Are parents to be stern or gentle? A good question that Shrier provides insight to in chapter 9, “The Road Paved by Gentle Parents.” As with all the chapters in the book, there is much truth stated and many high-fives I wish I could have given her. For instance, on page 167, she states regarding the belief that “gentler parenting could only produce thriving children,” that it “turns out, they grow best in dirt.” Or another high-five moment when she speaks of the phrase “shake it off”, stating that it “did a helluva job playing triage nurse to kids’ minor heartaches and injuries, proving to kids that the hurt or fear or possibility of failure need not overwhelm them.” This is such an important point - “that the hurt or fear or possibility of failure need not overwhelm them.” We learn from failures.
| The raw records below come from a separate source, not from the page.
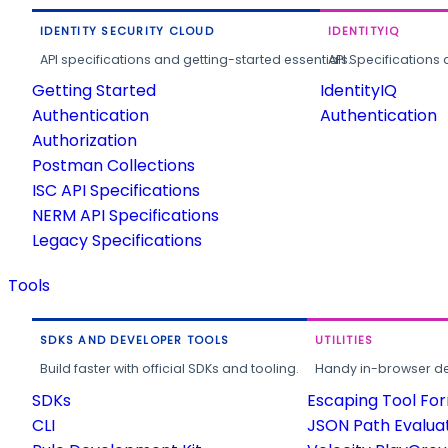
IDENTITY SECURITY CLOUD
IDENTITYIQ
API specifications and getting-started essentials.
API Specifications 
Getting Started
IdentityIQ
Authentication
Authentication
Authorization
Postman Collections
ISC API Specifications
NERM API Specifications
Legacy Specifications
Tools
SDKS AND DEVELOPER TOOLS
UTILITIES
Build faster with official SDKs and tooling.
Handy in-browser deve
SDKs
Escaping Tool Fo
CLI
JSON Path Evalua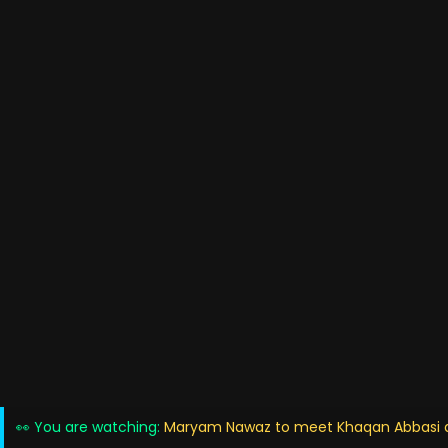
👀 You are watching:
Maryam Nawaz to meet Khaqan Abbasi am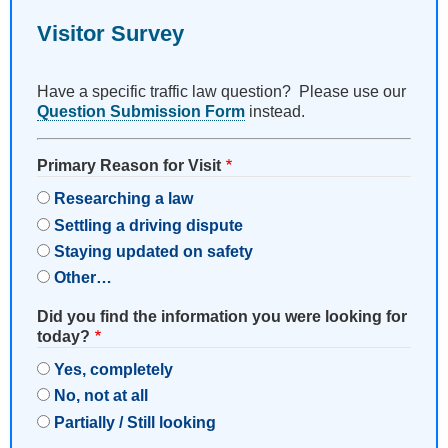
Visitor Survey
Have a specific traffic law question? Please use our
Question Submission Form
instead.
Primary Reason for Visit
Researching a law
Settling a driving dispute
Staying updated on safety
Other…
Did you find the information you were looking for
today?
Yes, completely
No, not at all
Partially / Still looking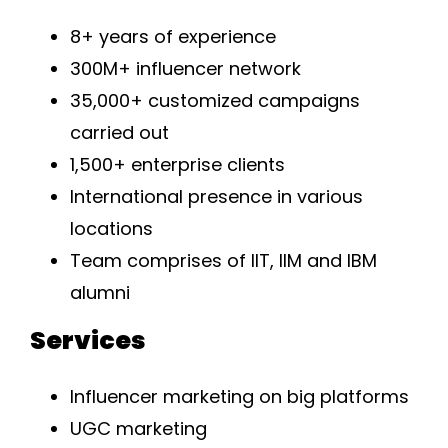
8+ years of experience
300M+ influencer network
35,000+ customized campaigns
carried out
1,500+ enterprise clients
International presence in various
locations
Team comprises of IIT, IIM and IBM
alumni
Services
Influencer marketing on big platforms
UGC marketing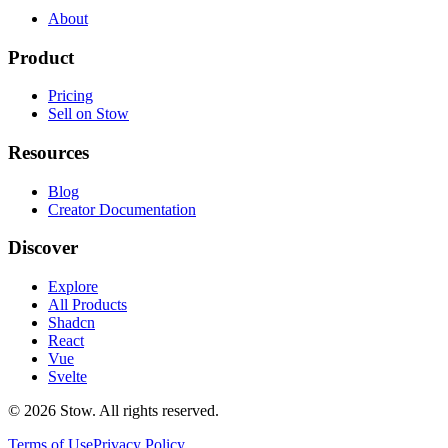
About
Product
Pricing
Sell on Stow
Resources
Blog
Creator Documentation
Discover
Explore
All Products
Shadcn
React
Vue
Svelte
©
2026
Stow. All rights reserved.
Terms of Use
Privacy Policy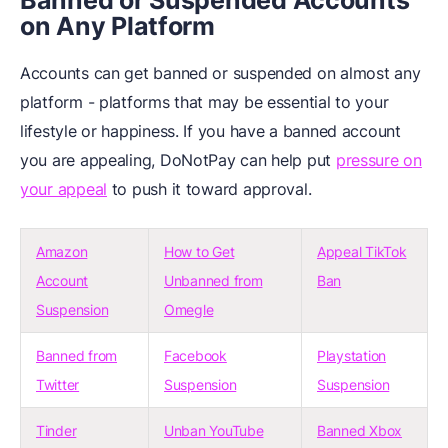
Banned or Suspended Accounts
on Any Platform
Accounts can get banned or suspended on almost any
platform - platforms that may be essential to your
lifestyle or happiness. If you have a banned account
you are appealing, DoNotPay can help put
pressure on
your appeal
to push it toward approval.
Amazon
How to Get
Appeal TikTok
Account
Unbanned from
Ban
Suspension
Omegle
Banned from
Facebook
Playstation
Twitter
Suspension
Suspension
Tinder
Unban YouTube
Banned Xbox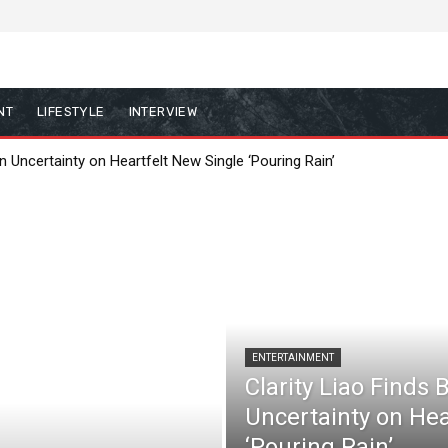
NT
LIFESTYLE
INTERVIEW
in Uncertainty on Heartfelt New Single ‘Pouring Rain’
ENTERTAINMENT
Clarity Liao Finds 
Uncertainty on Hea
‘Pouring Rain’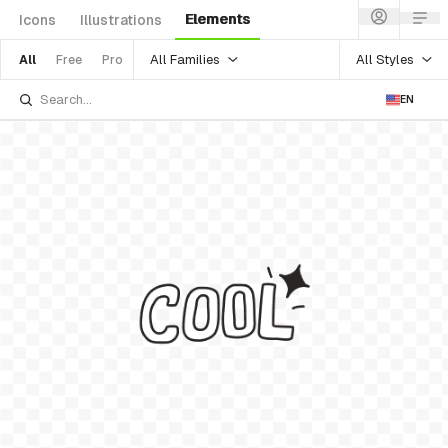
Elements
Icons
Illustrations
All Families
All Styles
All
Free
Pro
EN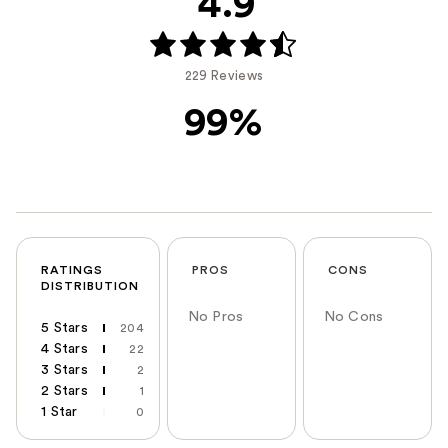
4.9
229 Reviews
99%
RATINGS
PROS
CONS
DISTRIBUTION
No Pros
No Cons
5 Stars
204
4 Stars
22
3 Stars
2
2 Stars
1
1 Star
0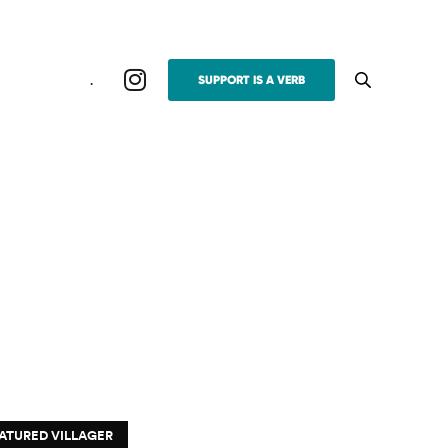
.
SUPPORT IS A VERB
ATURED VILLAGER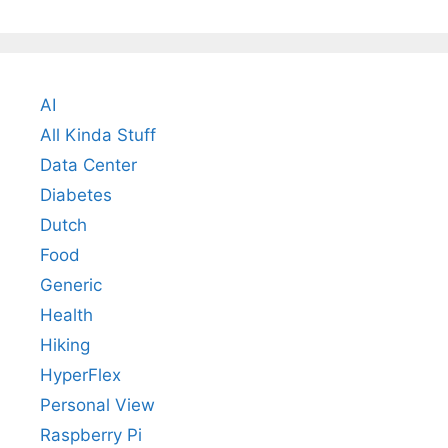
AI
All Kinda Stuff
Data Center
Diabetes
Dutch
Food
Generic
Health
Hiking
HyperFlex
Personal View
Raspberry Pi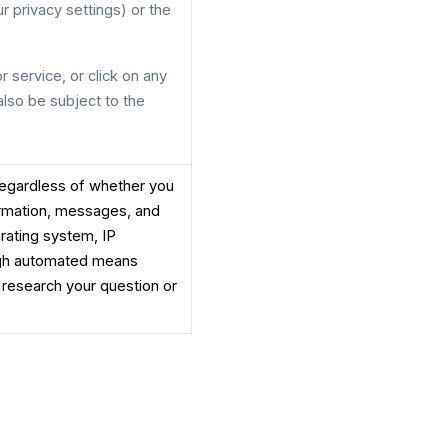
 privacy settings) or the
r service, or click on any
 also be subject to the
(regardless of whether you
ormation, messages, and
erating system, IP
ough automated means
 research your question or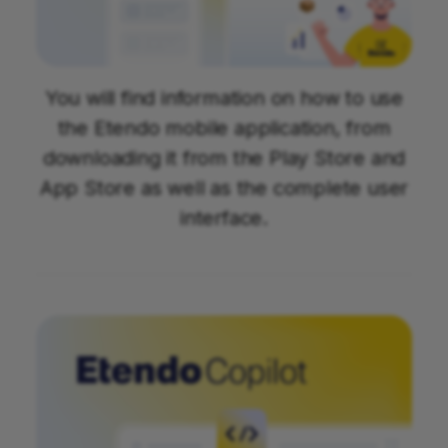
You will find information on how to use
the Etendo mobile application, from
downloading it from the Play Store and
App Store as well as the complete user
interface.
Thus, children do not have to be devastated by such. Adam Grant, in his book Hidden Potential, says this about failure - those whom “berate themselves for making mistakes, make it harder to learn from them.” Instead of realizing this, parents resort to those “experts [who] have completely ignored good evidence about what actually works with kids.”

It’s a sad title for chapter 10, “Spare the Rod, Drug the Child.” Shrier quizzed Notre Dame  psychology professor Scott Monroe regarding the use of antidepressants by children. His reply? “My personal opinion is, I would be very hesitant to do that.” Read that again. Or perhaps read his additional remark to Shrier when asked why: “Because they’re powerful drugs, and the brain systems haven’t solidified in adolescence.” Go down to the fourth paragraph on page 200 in which another psychology professor Shrier interviewed (this one from Vanderbilt University) states that antianxiety drugs are “about as effective as alcohol and only slightly more addictive.” My question, which I asked many times throughout the book, is what are we doing to our children or grandchildren? If one is skeptical, read the section in this chapter called “Melanie: The Doctor Put Our Eleven-Year-Old on Antidepressants (He Was Out of Ideas).”

The remaining chapters fall in Part III - Maybe There’s Nothing Wrong with Our Kids. The title of chapter 11 is to the point - “This Will Be Our Final Session.” In this chapter, Shrier continues to drive the message home about our children - “They Aren’t Weak - Unless We Make Them That Way.” “Stop telling them they’re weak.”

There is a great section in this chapter, “The Winners of the Great Depression.” Just another area of the book that needs to be read. Shrier asks the question “which kids fared best in the Great Depression?” The answer (not surprisingly) was a group of “middle-class kids who took jobs, wore hand-me-downs, took in piecework or picked up a paper route, saved their money, did extra chores.” Who had the greater work ethic? Those who “had to sacrifice during this period.” She went on to say that these kids ended up with “an accelerated entry into the adult world.”

“And yet my generation’s style of parenting has been characterized by the opposite: accommodation.”

Abigail Shrier

The title of Chapter 12, “Spoons Out” - two words - says it all. The chapter speaks of the out-of-control accommodations given to many kids today, keeping them inside without anyone. They don’t know what they are missing. How could they? But remember this point that Shrier makes in this chapter as well as throughout the book “The evidence that social media harms kids’ sense of well-being is all but incontrovertible.” Earlier generations survived without all the tech gadgets out today.

So let’s do the following:

BUY this book and embrace (hopefully) what Shrier and those she interviewed are saying. Consider Shrier’s many suggestions including this one: “Until you’ve subtracted environmental contaminants that may be hampering your kids - expert tech, monitoring, meddling, medicinal, or otherwise - you may not know how happy she is or could be.”

Sources:

1 “Medical Iatrogenesis.” The Aspiring Medics. https://www.theaspiringmedics.co.uk/post/current-affairs-medical-iatrogenesis. Date accessed: 22 April 2024.

2 Brown, Dr. Brene. Dare to Lead. Penguin Random House, 2018, p. 143.